McGill Biology/Redpath Museum
Student Speaker | Étudiant.e
Because they are subject to new suites of selective pressures, phenotypes of introduced populations are expected to evolve rapidly in response to their new environments. This is especially true in cases where the ancestral populations are well-adapted to their environments, and conditions in the new environment differ from those of the ancestral population. However, it is difficult to discern patterns in the rates of evolutionary change following introductions, the role of sexual dimorphism in rapid evolutionary change, and whether change in integration structures of anatomical modules or changes in the morphology of the modules themselves drive adaptive change without repeated sampled populations. Here I use geometric morphometric analyses of micro-CT scans of repeatedly sampled specimens from an introduced population of threespine stickleback (Gasterosteus aculeatus) on Graham Island in Haida Gwaii to discern patterns of adaptation following an introduction. The introduced population was stocked into a shallow roadside pond in 1993, has a prey community consisting primarily of benthic macroinvertebrates, and is becoming increasingly to adapted to benthic feeding.
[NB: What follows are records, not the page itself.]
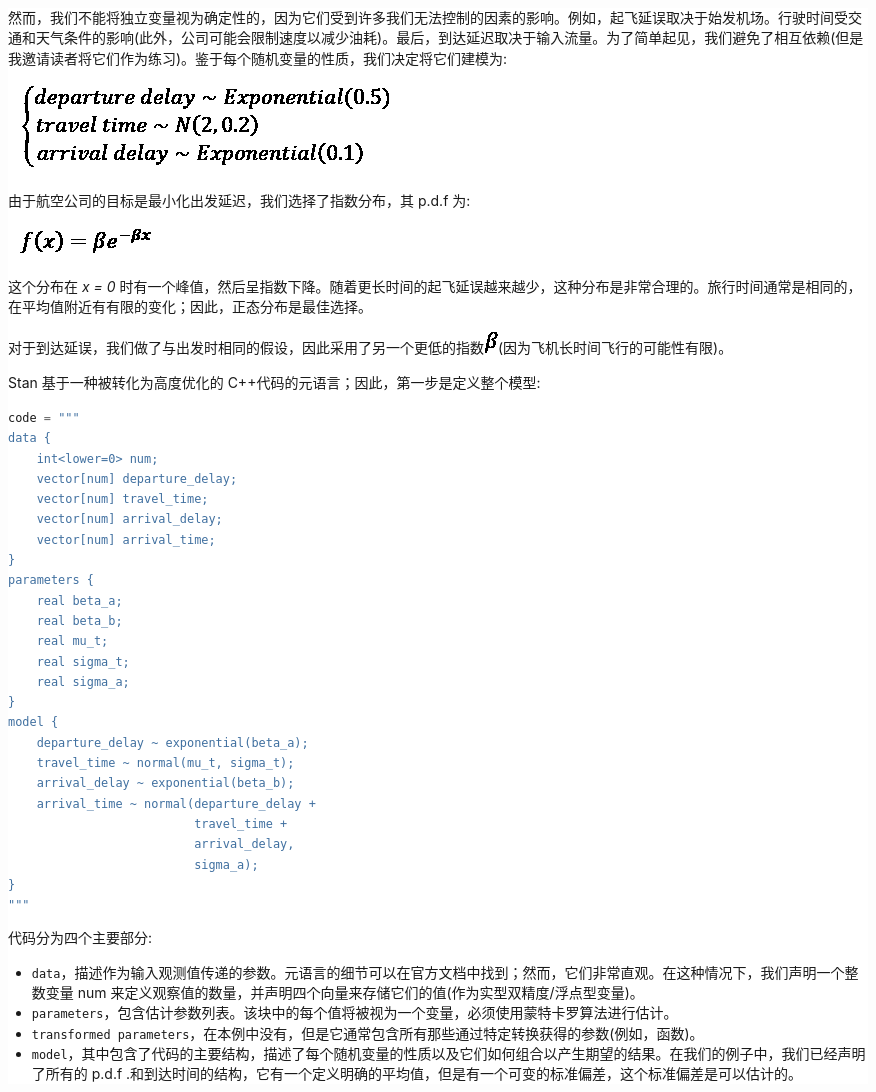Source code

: 然而，我们不能将独立变量视为确定性的，因为它们受到许多我们无法控制的因素的影响。例如，起飞延误取决于始发机场。行驶时间受交通和天气条件的影响(此外，公司可能会限制速度以减少油耗)。最后，到达延迟取决于输入流量。为了简单起见，我们避免了相互依赖(但是我邀请读者将它们作为练习)。鉴于每个随机变量的性质，我们决定将它们建模为:

![](img/B14713_11_112.png)

由于航空公司的目标是最小化出发延迟，我们选择了指数分布，其 p.d.f 为:

![](img/B14713_11_113.png)

这个分布在 *x = 0* 时有一个峰值，然后呈指数下降。随着更长时间的起飞延误越来越少，这种分布是非常合理的。旅行时间通常是相同的，在平均值附近有有限的变化；因此，正态分布是最佳选择。

对于到达延误，我们做了与出发时相同的假设，因此采用了另一个更低的指数![](img/B14713_11_114.png)(因为飞机长时间飞行的可能性有限)。

Stan 基于一种被转化为高度优化的 C++代码的元语言；因此，第一步是定义整个模型:

```py
code = """
data {
    int<lower=0> num;
    vector[num] departure_delay;
    vector[num] travel_time;
    vector[num] arrival_delay;
    vector[num] arrival_time;
}
parameters {
    real beta_a;
    real beta_b;
    real mu_t;
    real sigma_t;
    real sigma_a;
}
model {
    departure_delay ~ exponential(beta_a);
    travel_time ~ normal(mu_t, sigma_t);
    arrival_delay ~ exponential(beta_b);
    arrival_time ~ normal(departure_delay + 
                          travel_time + 
                          arrival_delay, 
                          sigma_a);
}
"""
```

代码分为四个主要部分:

*   `data`，描述作为输入观测值传递的参数。元语言的细节可以在官方文档中找到；然而，它们非常直观。在这种情况下，我们声明一个整数变量 num 来定义观察值的数量，并声明四个向量来存储它们的值(作为实型双精度/浮点型变量)。
*   `parameters`，包含估计参数列表。该块中的每个值将被视为一个变量，必须使用蒙特卡罗算法进行估计。
*   `transformed parameters`，在本例中没有，但是它通常包含所有那些通过特定转换获得的参数(例如，函数)。
*   `model`，其中包含了代码的主要结构，描述了每个随机变量的性质以及它们如何组合以产生期望的结果。在我们的例子中，我们已经声明了所有的 p.d.f .和到达时间的结构，它有一个定义明确的平均值，但是有一个可变的标准偏差，这个标准偏差是可以估计的。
The ancestral population from Mayer Lake, which is large and has a stickleback prey community dominated by zooplankton, is adapted to limnetic feeding and has unusually large and long-lived individuals. I tested whether rates of phenotypic change increased following the introduction, whether the introduction increased morphological disparity or changed the degree of sexual dimorphism, and whether in resulted in a breakdown in the morphological integration in trophic modules.